Beyond this simplistic scenario, moreover, the launching of the war — as the first round of the arrogant “preemptive war” doctrine enunciated by the Bush Administration in 2003 — needs to be investigated, with an eye towards formally renouncing that disruptive doctrine. The unilateralism of American policy, in total disregard for international opinion, law or legitimacy, needs to be amended. The violations of human rights and constitutional law that have accompanied the war must be halted, condemned, and compensated. The easy resort to military violence to enforce U.S. policy and guard U.S. “national interests” needs to be fundamentally challenged. The war has delivered America to an historic crossroads, and our country must reckon with the recent past in order to change direction, or else prepare itself for further tragedy and ineptitude.
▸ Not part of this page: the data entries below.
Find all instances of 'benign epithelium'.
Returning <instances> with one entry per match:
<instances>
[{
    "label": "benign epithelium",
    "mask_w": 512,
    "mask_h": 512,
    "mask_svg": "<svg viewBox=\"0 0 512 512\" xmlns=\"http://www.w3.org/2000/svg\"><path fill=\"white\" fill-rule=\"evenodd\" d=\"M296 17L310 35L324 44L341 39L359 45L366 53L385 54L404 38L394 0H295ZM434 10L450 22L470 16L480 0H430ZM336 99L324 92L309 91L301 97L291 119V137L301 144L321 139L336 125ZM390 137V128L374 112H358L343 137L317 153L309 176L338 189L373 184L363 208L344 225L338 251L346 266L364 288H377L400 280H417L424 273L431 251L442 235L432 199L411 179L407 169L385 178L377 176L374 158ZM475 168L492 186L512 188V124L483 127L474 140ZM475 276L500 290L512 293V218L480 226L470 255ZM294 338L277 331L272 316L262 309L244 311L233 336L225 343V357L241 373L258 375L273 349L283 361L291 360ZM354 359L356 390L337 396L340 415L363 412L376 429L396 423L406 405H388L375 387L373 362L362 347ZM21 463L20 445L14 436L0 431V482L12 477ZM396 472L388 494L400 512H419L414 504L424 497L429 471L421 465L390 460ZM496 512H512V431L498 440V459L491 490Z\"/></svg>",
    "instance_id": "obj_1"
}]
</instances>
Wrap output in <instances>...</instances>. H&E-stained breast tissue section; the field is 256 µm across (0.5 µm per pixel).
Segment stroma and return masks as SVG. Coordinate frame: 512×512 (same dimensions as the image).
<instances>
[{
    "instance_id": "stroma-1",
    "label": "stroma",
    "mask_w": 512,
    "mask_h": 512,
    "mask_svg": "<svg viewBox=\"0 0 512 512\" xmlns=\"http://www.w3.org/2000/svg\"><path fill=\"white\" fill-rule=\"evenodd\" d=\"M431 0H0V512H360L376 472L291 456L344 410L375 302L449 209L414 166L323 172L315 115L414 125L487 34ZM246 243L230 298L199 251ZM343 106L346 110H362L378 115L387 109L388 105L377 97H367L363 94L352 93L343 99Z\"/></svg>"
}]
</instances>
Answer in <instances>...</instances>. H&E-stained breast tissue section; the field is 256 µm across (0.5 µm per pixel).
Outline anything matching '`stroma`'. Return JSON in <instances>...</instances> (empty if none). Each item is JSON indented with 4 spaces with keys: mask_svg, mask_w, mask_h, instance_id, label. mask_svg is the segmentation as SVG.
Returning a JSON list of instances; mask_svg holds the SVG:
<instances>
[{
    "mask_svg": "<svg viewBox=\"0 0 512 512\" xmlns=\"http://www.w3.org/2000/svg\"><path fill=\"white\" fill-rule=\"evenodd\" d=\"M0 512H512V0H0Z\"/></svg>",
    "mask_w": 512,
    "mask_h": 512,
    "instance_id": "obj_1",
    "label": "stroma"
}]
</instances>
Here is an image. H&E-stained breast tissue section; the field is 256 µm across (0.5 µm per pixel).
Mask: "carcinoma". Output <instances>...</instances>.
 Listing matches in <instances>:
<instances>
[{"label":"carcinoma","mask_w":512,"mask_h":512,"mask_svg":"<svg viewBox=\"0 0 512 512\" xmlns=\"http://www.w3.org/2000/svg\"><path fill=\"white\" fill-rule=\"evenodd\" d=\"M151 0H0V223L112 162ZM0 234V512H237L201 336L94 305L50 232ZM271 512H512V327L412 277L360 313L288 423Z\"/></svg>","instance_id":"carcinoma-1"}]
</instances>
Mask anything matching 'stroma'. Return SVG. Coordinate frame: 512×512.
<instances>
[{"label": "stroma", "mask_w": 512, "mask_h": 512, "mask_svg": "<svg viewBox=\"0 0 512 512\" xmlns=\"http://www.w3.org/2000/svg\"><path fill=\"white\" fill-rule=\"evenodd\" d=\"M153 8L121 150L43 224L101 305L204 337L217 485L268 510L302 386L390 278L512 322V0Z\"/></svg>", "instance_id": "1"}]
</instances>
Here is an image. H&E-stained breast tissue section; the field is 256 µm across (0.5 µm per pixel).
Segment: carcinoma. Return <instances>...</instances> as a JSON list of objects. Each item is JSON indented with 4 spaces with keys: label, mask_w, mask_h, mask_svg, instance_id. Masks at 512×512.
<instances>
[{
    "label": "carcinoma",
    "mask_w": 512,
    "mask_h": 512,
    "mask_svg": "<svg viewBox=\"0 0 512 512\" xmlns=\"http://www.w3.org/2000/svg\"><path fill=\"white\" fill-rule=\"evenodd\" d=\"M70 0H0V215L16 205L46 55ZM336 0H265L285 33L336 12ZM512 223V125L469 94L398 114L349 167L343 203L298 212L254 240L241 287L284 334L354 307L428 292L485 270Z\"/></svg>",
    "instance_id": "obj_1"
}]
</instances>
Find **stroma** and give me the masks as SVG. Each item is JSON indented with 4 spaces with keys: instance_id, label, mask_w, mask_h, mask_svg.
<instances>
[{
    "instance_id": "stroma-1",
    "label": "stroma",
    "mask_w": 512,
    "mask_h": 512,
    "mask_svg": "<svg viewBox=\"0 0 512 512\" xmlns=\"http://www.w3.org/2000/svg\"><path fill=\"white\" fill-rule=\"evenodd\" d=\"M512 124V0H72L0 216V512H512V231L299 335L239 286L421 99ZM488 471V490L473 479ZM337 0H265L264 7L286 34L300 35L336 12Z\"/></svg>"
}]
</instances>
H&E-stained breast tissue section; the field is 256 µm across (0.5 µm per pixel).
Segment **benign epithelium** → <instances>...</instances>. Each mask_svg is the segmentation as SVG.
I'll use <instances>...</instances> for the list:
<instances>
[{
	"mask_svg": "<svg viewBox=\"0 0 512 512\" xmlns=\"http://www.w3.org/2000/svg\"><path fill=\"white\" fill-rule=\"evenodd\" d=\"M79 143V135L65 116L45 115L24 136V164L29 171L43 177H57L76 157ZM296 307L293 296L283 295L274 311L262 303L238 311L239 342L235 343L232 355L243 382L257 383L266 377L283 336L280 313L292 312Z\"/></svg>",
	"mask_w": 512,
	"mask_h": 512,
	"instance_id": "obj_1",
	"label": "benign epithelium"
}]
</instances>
“There you go again, Joe, looking back to history.” That’s what Governor Sarah Palin threw, sneering, at Senator Joe Biden during their one and only debate. But the fact is that the Iraqi debacle is not “history” and will not end on January 20th, 2009. American troops will not yet be home, and wounded veterans will not miraculously rise from their wheelchairs. The CIA torture machine will not suddenly break down, and the Muslim world will not suddenly admire us. Schools, roads and bridges will not suddenly become shiny and new, and medical offices will not suddenly open their doors to the uninsured. The dollar will not suddenly rebound in value, the national debt will not loosen its stranglehold on the federal government, and the globalized economy will not suddenly become socially responsible. The United States is bleeding heavily from multiple wounds, and it’s going to take intensive care, not over-the-counter treatment, to restore our country to health.

The election will be, at best, a beginning. The new President will have to be confronted and pressured into showing forceful, progressive leadership. The “Jews Uniting” Conference on November 23rd constitutes a critical new opportunity for the liberal Jewish majority to place ending the war high on our national agenda. We have weighed and largely withheld our words for more than five years; now is the time to lift our voices and direct our resources towards the healing of America.


Anonymous Rabbi Arthur Waskow said...

The economic crisis means that ending the war is even more urgent -- because we urgently need that 10 Billion dollars a month to meet economic needs in the US. That's the "Heal America" part of the November 23 action gathering, and a great deal of the program addresses that. --- Rabbi Arthur Waskow, The Shalom Center

5:09 AM  
Blogger DCI said...

You wrote" The reality in Iraq is far more complex, however, and far less “victorious,” than the cartoonish portrait that defenders of the war present." How do you know this is a FACT. There are many creditable and knowledgeable people who disagree. Also, how can we heal America while being "enraged". Doesn't sound healing to me.